The unit system works with any type of measurement:

from metricengine import Qty, FinancialValue, register_conversion

# Weight units
kg = Qty("kg")
lb = Qty("lb")

@register_conversion(kg, lb)
def kg_to_lb(value: Decimal, ctx: ConversionContext) -> Decimal:
    return value * Decimal("2.20462")

@register_conversion(lb, kg)
def lb_to_kg(value: Decimal, ctx: ConversionContext) -> Decimal:
    return value * Decimal("0.453592")

# Use weight units
weight_kg = FinancialValue(10, unit=kg)
weight_lb = weight_kg.to(lb)
print(weight_lb)  # 22.0462 (Quantity[lb])

Percentage Units

Handle different percentage representations:

from metricengine import Pct, FinancialValue, register_conversion

ratio = Pct("ratio")      # Percent[ratio] - 0.15 = 15%
percent = Pct("percent")  # Percent[percent] - 15 = 15%
bp = Pct("bp")           # Percent[bp] - 1500 = 15%

@register_conversion(ratio, percent)
def ratio_to_percent(value: Decimal, ctx: ConversionContext) -> Decimal:
    return value * 100

@register_conversion(ratio, bp)
def ratio_to_bp(value: Decimal, ctx: ConversionContext) -> Decimal:
    return value * 10000

# Convert between percentage representations
rate_ratio = FinancialValue(Decimal("0.15"), unit=ratio)
rate_percent = rate_ratio.to(percent)  # 15.00 (Percent[percent])
rate_bp = rate_ratio.to(bp)           # 1500.00 (Percent[bp])

Best Practices

1. Register Bidirectional Conversions

Always register conversions in both directions:

@register_conversion(usd, gbp)
def usd_to_gbp(value: Decimal, ctx: ConversionContext) -> Decimal:
    return value * Decimal("0.79")

@register_conversion(gbp, usd)
def gbp_to_usd(value: Decimal, ctx: ConversionContext) -> Decimal:
    return value / Decimal("0.79")  # Or use inverse rate

2. Use Context for Dynamic Data

Leverage the conversion context for dynamic rates and metadata:

@register_conversion(usd, gbp)
def usd_to_gbp_with_context(value: Decimal, ctx: ConversionContext) -> Decimal:
    # Use timestamp for historical rates
    if ctx.at:
        rate = get_historical_rate("USD", "GBP", ctx.at)
    else:
        rate = get_current_rate("USD", "GBP")

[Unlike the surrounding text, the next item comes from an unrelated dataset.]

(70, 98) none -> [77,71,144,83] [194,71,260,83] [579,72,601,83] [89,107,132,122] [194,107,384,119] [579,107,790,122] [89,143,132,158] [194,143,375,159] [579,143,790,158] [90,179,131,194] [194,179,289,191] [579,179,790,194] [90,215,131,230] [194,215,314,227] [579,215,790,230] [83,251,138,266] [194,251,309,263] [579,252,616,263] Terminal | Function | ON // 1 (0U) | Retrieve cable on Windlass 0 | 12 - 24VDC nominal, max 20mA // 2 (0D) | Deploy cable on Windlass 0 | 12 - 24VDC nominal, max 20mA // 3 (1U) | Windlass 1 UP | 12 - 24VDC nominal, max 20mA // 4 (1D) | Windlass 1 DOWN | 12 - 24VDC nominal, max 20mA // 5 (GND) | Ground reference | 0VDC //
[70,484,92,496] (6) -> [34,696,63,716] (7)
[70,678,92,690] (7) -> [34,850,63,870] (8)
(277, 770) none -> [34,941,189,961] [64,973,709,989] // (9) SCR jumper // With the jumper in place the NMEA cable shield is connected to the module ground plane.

    # Log conversion for audit trail
    if "audit" in ctx.meta:
        log_conversion("USD", "GBP", value, rate, ctx.meta["audit"])

    return value * rate

3. Handle Conversion Errors Gracefully

Use appropriate policies for your use case:

# For user-facing calculations - use permissive mode
with use_conversions(ConversionPolicy(strict=False)):
    result = calculate_total_in_base_currency(mixed_currency_values)

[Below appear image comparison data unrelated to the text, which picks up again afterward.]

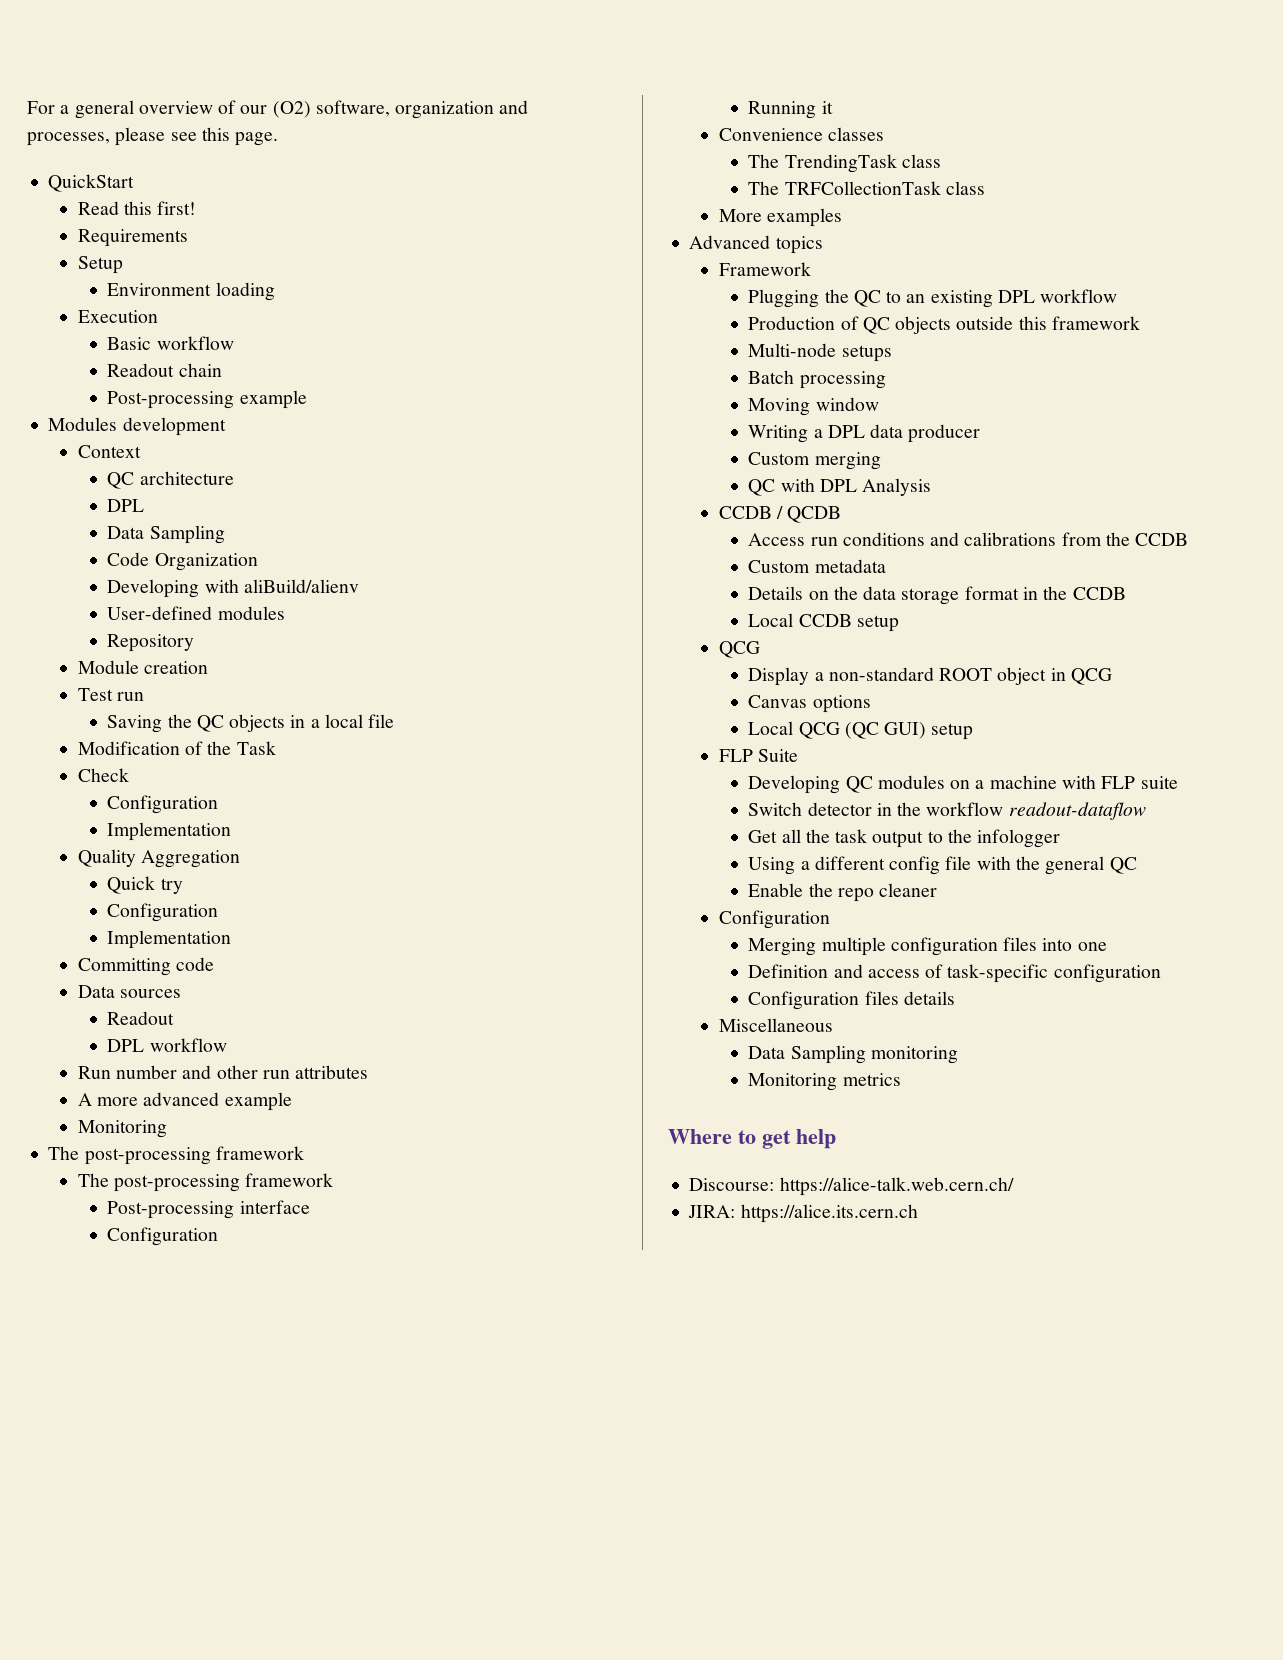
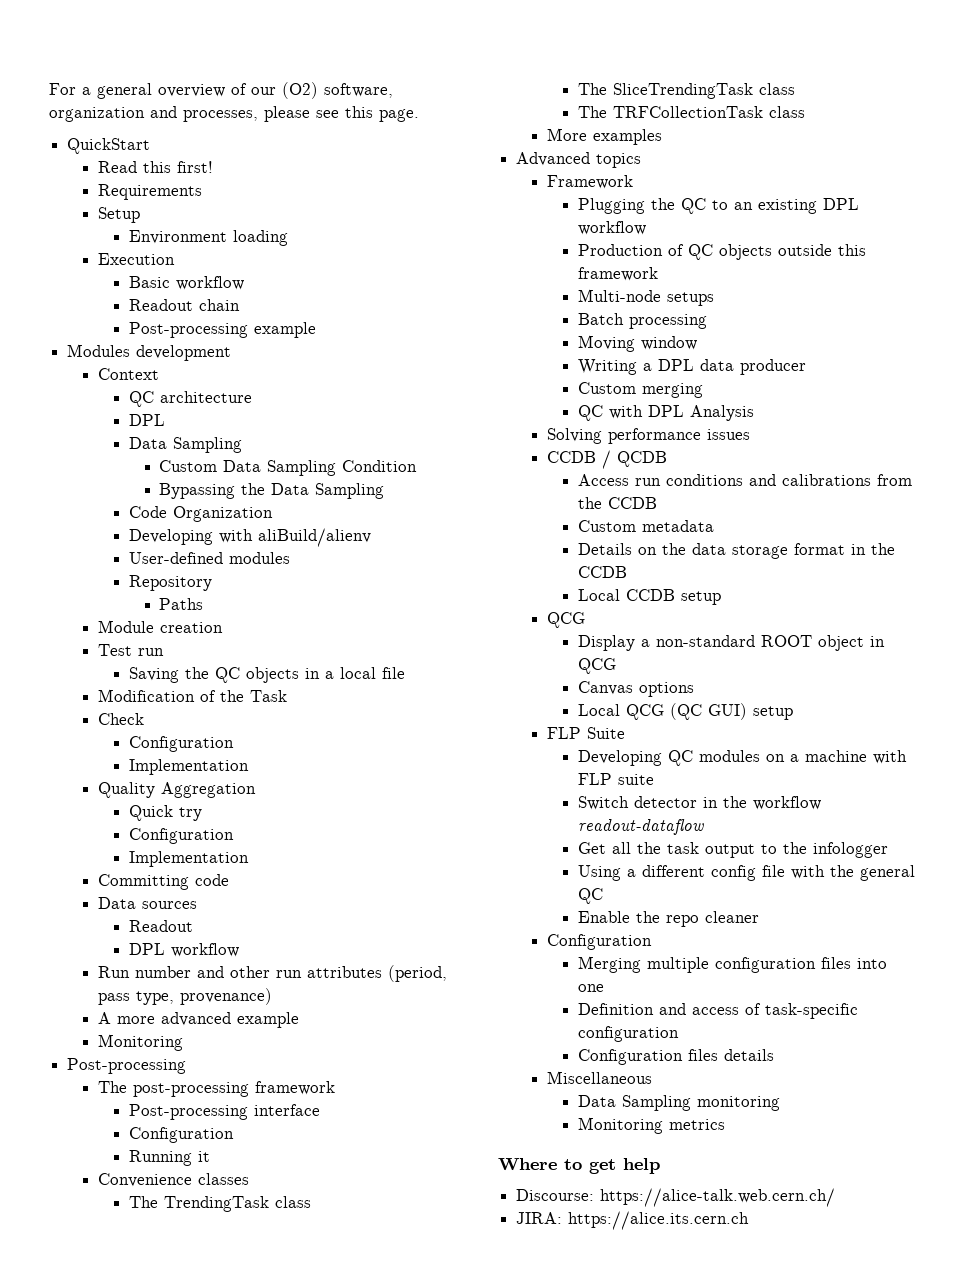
(225, 534) none -> [159,460,418,476] [159,483,385,499] // Custom Data Sampling Condition // Bypassing the Data Sampling
(195, 643) none -> [159,598,204,610] // Paths
(369, 1072) none -> [387,965,447,982] [97,988,272,1005] (period, pass type, provenance)
[48,1146,304,1165] The post-processing framework -> [67,1058,187,1074] Post-processing
(941, 161) none -> [577,83,795,99] // The SliceTrendingTask class
(932, 487) none -> [546,428,750,444] // Solving performance issues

# For critical financial operations - use strict mode (default)
result = critical_calculation.to(required_currency)  # Raises on missing conversion

4. Organize Units by Domain

Create domain-specific unit modules:

# currencies.py
from metricengine import MoneyUnit

USD = MoneyUnit("USD")
GBP = MoneyUnit("GBP")
EUR = MoneyUnit("EUR")
JPY = MoneyUnit("JPY")

# measurements.py
from metricengine import Qty

KG = Qty("kg")
LB = Qty("lb")
LITER = Qty("L")
GALLON = Qty("gal")

5. Test Conversion Round-Trips

Ensure conversion accuracy with round-trip tests:

def test_usd_gbp_roundtrip():
    original = FinancialValue(100, unit=USD)
    converted = original.to(GBP).to(USD)

    # Allow for small rounding differences
    assert abs(original.as_decimal() - converted.as_decimal()) < Decimal("0.01")

Integration with Existing Code

The unit system is designed for gradual adoption:

# Existing code without units continues to work
old_value = FinancialValue(100)  # No unit
new_value = FinancialValue(100, unit=usd)  # With unit

# Mixed operations work when one operand has no unit
result = old_value + new_value  # Result has USD unit

This allows you to incrementally add unit safety to your codebase without breaking existing functionality.